- _Work task 1_
In the passage on faith and poetry criticism, what does O'Leary provide so that the poets can shine?
- _Work task 2_
Carry the passage on faith and poetry criticism forward from its final sentence.

- _Document text_
★ ★ ★ ★

The subject matter is in capable hands. O’Leary’s a poet himself, but he also knows how to curate rather than perform—he offers a healthy amount of sample lines to let the poets shine. He’s also comfortable with God talk. Few things sour many contemporary critics of poetry more than authentic and earnest religious devotion. The problem isn’t always illiteracy of religious texts—and a working knowledge of theology might be a bit much to ask. There’s something else at play: doubt that skilled poets could be religious. The historical evidence towers in the other direction—and yet. The skepticism of these critics reflects the feelings of a fair amount of readers, for whom “the expression of religious convictions…can read as a nuisance or a vestigial remnant of a poet’s childhood faith.”

★ ★ ★ ★

- _Recorded data_
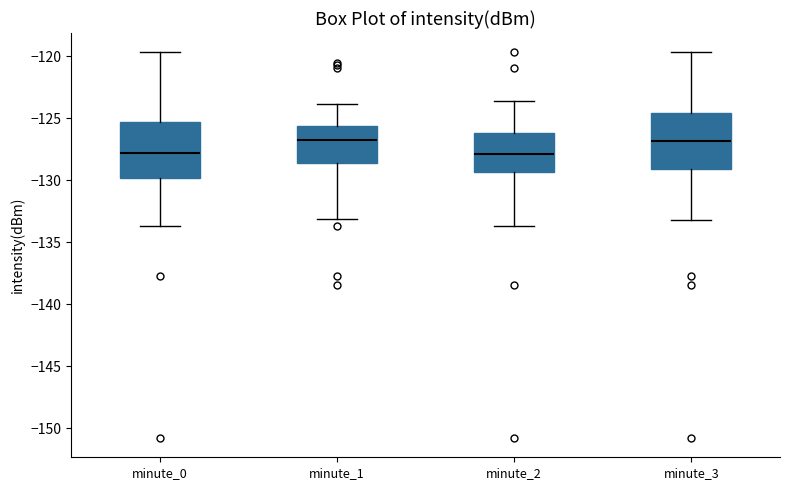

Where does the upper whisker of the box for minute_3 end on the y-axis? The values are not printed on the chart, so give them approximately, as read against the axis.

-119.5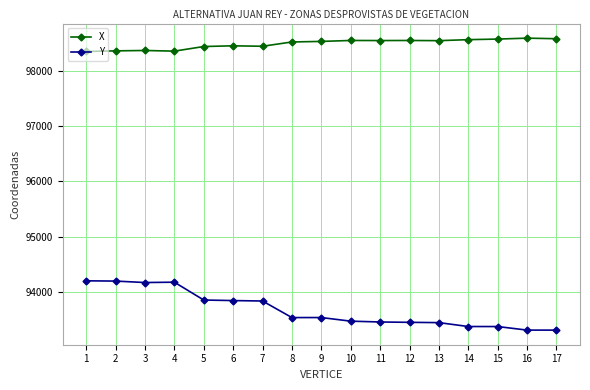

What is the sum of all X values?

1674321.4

★ ★ ★ ★

- _Task response 1_
A healthy amount of sample lines.

- _Task response 2_
O’Leary begins with a comparison. The contemporary religious poet is much like Moses in Exodus 20:21: “And the people stood afar off, and Moses drew near unto the thick darkness where God was.” According to O’Leary, the poet charged with religion approaches that “gloomy and ominous” darkness because “the divine is present, and there is the prospect of law, covenant, revelation, and genuine power.” Although his roster is narrow, O’Leary’s project is ambitious: “The work of these poets suggests that a secular art, even in a secular age, is insufficient for representing reality completely. There must be sacred art. For poets, this means there must be religious poetry written.”
They must: O’Leary’s poets are driven to write about God. He leads with Frank Samperi, a little-known poet whose collections were published in the 1970s. O’Leary acknowledges that Samperi is obscure, and the choice to begin with a relatively minor poet might frame such an inquiry in unfortunate terms: Perhaps religious poetry is provincial, if its examples are relatively unknown?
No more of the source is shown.